Exercise directions: Both the line containing "Preparation for Handoff" and the line containing "with the attending." belong to the span. Output exactly that span from the listing below, and nothing outside it.

Supplied entries START

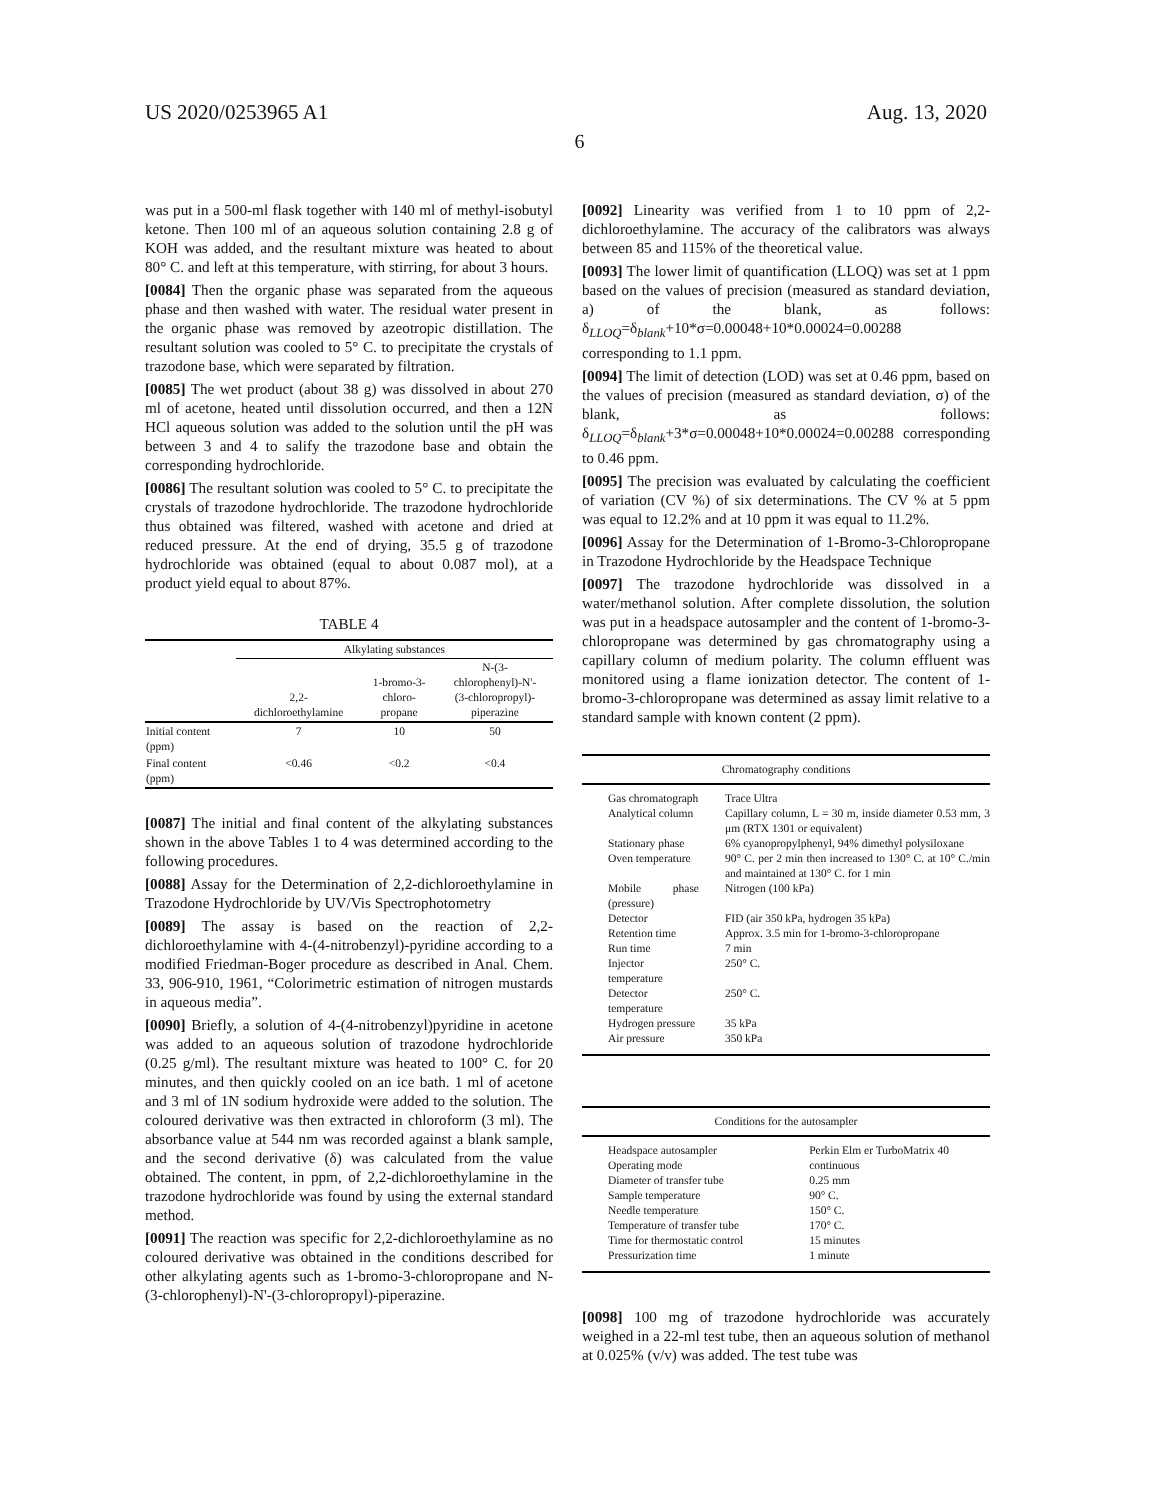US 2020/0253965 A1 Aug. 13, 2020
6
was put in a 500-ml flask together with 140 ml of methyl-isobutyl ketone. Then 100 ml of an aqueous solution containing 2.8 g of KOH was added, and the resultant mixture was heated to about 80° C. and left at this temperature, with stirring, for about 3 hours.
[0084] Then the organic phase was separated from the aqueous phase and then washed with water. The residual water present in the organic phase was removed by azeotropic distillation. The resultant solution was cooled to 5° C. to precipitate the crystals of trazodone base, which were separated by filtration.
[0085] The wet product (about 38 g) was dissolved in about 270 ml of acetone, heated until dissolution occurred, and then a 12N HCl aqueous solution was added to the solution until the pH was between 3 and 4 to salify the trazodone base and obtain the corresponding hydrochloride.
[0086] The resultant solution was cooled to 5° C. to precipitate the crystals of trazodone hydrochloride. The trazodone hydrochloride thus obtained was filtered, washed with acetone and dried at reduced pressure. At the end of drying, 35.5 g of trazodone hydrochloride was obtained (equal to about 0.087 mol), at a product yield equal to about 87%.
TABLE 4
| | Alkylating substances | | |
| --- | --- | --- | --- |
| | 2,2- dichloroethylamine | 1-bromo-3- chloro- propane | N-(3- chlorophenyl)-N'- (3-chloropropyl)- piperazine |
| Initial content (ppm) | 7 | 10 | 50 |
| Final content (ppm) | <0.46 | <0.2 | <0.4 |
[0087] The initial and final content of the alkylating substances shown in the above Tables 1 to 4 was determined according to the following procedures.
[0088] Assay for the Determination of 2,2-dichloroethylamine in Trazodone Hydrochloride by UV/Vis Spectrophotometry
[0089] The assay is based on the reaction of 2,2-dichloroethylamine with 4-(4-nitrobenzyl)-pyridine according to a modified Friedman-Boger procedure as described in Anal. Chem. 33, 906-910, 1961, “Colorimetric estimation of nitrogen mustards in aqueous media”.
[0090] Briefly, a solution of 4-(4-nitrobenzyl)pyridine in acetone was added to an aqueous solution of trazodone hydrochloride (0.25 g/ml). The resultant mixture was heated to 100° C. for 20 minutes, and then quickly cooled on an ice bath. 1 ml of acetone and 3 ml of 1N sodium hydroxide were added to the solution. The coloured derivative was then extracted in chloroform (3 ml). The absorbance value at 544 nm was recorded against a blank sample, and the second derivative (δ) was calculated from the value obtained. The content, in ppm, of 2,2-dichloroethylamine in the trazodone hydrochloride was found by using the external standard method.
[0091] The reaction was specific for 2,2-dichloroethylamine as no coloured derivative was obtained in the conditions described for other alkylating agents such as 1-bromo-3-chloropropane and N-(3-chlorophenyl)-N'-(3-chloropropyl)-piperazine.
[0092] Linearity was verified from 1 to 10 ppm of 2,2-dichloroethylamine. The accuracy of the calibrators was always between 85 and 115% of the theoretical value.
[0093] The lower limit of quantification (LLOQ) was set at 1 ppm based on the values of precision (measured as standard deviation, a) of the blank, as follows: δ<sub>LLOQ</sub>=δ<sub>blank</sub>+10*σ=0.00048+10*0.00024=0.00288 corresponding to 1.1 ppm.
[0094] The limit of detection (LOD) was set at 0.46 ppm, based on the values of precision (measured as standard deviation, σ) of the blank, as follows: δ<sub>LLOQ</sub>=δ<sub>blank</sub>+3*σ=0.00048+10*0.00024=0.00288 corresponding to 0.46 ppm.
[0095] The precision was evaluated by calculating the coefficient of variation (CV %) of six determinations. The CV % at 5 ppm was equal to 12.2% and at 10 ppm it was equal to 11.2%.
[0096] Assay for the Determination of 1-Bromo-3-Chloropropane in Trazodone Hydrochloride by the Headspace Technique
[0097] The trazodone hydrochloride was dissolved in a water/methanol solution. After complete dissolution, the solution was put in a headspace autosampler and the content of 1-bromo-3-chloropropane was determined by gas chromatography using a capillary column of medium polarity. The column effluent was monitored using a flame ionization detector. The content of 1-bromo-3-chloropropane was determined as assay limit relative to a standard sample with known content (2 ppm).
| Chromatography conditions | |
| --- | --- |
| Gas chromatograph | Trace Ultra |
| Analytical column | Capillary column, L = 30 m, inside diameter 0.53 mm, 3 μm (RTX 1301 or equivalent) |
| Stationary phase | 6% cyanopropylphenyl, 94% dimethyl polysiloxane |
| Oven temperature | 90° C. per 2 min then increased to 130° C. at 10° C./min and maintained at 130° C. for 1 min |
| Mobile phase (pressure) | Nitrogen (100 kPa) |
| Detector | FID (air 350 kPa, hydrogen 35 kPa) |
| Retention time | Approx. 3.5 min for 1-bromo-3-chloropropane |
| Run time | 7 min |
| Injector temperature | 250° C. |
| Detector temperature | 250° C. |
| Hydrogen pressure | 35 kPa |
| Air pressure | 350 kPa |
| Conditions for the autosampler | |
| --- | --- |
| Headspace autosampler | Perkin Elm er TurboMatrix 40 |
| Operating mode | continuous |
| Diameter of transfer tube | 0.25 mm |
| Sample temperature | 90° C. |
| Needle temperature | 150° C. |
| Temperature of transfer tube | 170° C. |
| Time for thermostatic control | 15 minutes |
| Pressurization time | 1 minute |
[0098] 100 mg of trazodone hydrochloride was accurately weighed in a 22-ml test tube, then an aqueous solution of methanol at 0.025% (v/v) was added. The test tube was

Supplied entries END
Supplied entries START

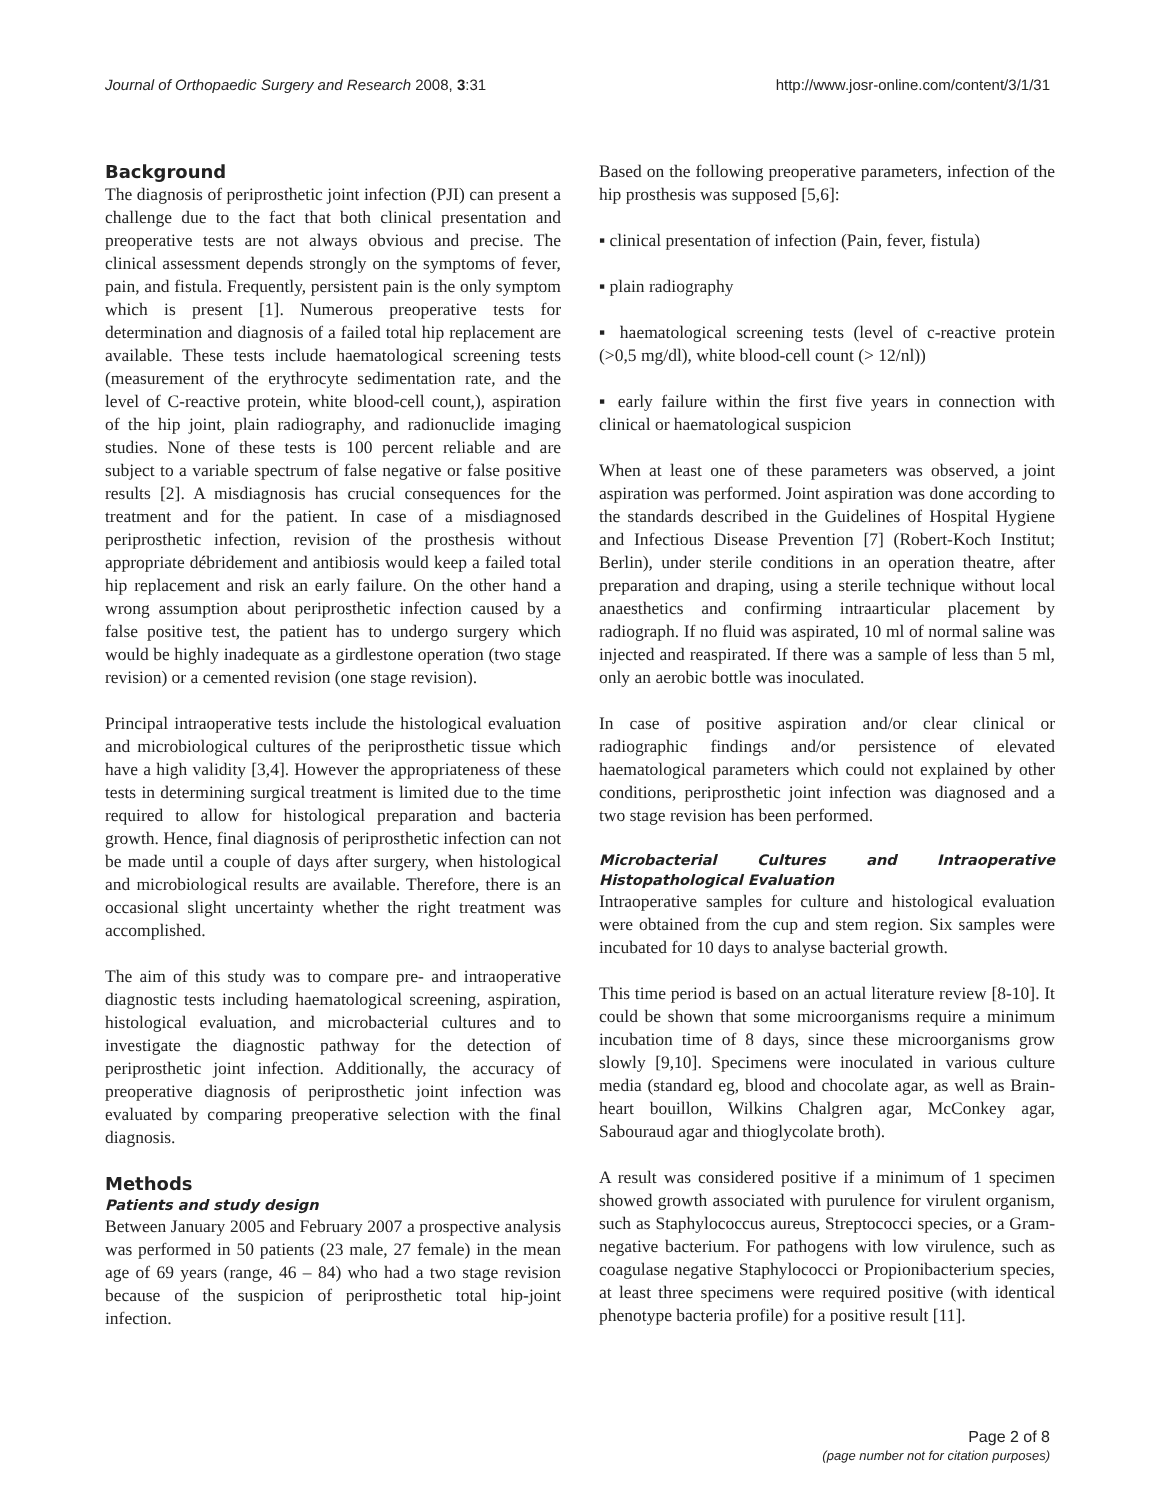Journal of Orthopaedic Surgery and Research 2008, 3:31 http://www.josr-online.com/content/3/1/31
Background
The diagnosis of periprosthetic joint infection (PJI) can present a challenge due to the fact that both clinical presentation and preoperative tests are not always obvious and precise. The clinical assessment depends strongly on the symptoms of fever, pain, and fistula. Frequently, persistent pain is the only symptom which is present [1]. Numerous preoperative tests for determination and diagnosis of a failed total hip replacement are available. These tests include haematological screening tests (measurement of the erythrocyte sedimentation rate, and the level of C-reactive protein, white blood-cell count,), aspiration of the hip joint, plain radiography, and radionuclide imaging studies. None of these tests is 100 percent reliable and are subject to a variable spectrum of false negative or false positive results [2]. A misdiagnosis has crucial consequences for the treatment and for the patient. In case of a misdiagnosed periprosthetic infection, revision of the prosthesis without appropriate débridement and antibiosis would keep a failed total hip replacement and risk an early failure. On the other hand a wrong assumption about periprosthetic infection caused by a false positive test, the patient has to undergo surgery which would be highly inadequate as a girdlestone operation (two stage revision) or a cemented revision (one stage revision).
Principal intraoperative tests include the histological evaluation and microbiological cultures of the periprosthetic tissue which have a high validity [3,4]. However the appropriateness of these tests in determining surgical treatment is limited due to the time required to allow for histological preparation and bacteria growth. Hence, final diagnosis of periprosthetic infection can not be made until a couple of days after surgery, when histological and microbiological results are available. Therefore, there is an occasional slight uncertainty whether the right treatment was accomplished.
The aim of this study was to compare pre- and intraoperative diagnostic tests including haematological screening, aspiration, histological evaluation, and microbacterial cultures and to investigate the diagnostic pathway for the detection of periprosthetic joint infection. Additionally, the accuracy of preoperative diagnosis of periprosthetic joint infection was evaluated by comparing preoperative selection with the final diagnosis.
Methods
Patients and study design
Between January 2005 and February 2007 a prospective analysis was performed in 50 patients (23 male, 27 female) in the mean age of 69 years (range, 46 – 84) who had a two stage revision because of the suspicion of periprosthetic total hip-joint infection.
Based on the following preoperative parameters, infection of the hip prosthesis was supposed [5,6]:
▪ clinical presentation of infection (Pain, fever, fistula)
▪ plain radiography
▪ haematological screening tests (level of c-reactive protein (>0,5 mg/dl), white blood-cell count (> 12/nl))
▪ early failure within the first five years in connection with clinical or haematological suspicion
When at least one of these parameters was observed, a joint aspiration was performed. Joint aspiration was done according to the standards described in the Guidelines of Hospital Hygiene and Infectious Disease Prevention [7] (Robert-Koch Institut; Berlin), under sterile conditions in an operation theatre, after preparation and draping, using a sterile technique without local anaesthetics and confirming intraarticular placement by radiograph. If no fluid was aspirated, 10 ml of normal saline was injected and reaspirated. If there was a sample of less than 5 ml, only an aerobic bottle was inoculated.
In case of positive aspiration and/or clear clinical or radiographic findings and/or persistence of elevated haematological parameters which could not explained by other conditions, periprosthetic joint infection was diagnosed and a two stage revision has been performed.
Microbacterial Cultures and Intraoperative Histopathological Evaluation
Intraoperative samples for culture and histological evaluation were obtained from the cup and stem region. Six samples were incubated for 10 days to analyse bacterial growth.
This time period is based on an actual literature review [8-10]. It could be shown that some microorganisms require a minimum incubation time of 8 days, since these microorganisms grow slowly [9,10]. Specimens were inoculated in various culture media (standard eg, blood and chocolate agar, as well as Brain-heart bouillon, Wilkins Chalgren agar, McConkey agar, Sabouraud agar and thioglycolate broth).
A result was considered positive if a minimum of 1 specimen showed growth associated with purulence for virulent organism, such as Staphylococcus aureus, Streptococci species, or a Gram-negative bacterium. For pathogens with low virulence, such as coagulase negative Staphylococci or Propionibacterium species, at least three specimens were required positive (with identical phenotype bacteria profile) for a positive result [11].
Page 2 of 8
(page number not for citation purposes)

Supplied entries END
Supplied entries START

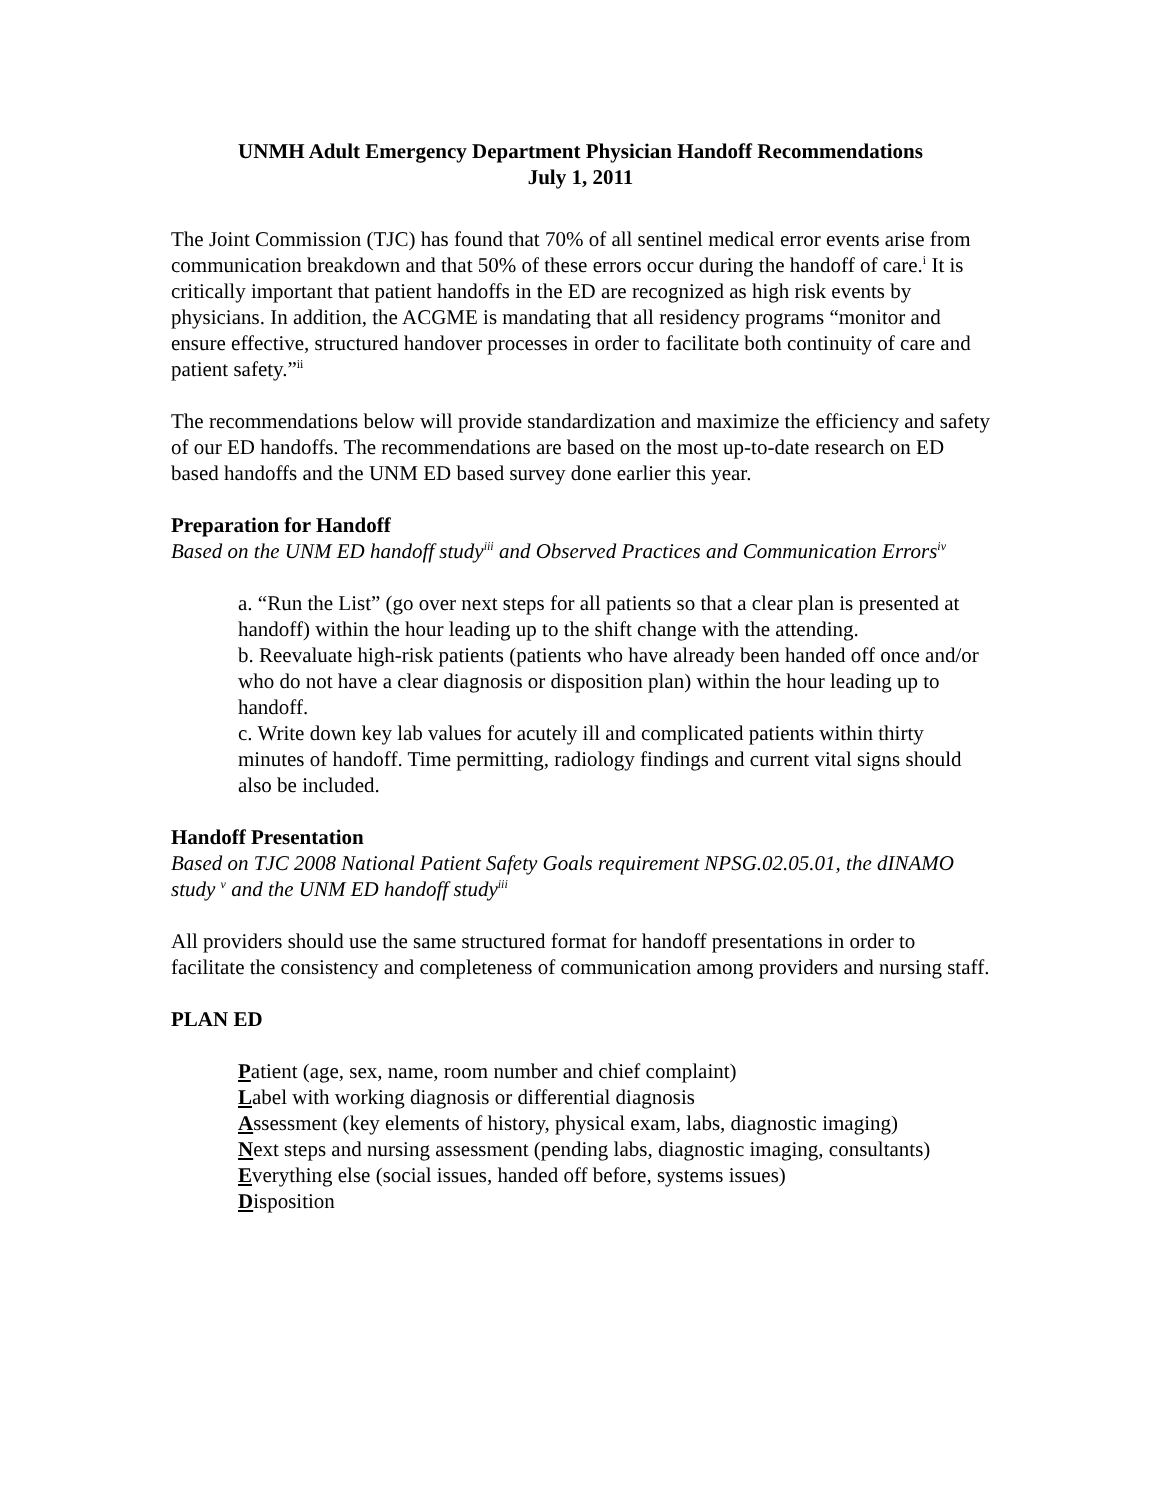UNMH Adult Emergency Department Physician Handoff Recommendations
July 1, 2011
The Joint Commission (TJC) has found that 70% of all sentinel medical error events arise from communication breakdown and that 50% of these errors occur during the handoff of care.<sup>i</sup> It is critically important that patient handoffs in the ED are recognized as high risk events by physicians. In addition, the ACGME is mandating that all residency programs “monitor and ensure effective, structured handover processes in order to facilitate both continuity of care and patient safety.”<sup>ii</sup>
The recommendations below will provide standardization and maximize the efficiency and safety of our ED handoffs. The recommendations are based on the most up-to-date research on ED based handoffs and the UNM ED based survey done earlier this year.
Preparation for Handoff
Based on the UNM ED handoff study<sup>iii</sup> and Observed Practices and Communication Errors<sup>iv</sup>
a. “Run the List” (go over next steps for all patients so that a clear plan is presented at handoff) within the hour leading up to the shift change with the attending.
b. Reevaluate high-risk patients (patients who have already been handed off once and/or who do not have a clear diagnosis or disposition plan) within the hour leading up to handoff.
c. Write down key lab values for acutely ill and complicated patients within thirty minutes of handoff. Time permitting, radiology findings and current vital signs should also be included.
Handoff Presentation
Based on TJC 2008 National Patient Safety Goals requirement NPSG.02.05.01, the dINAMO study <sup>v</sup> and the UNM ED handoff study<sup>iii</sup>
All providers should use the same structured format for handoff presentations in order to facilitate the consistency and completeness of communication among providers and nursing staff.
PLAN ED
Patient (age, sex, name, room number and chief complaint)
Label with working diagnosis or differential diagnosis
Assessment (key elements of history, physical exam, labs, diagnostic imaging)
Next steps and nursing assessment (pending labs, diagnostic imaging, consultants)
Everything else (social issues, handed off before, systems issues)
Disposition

Supplied entries END

Reply to the exercise:
Preparation for Handoff
Based on the UNM ED handoff study<sup>iii</sup> and Observed Practices and Communication Errors<sup>iv</sup>
a. “Run the List” (go over next steps for all patients so that a clear plan is presented at handoff) within the hour leading up to the shift change with the attending.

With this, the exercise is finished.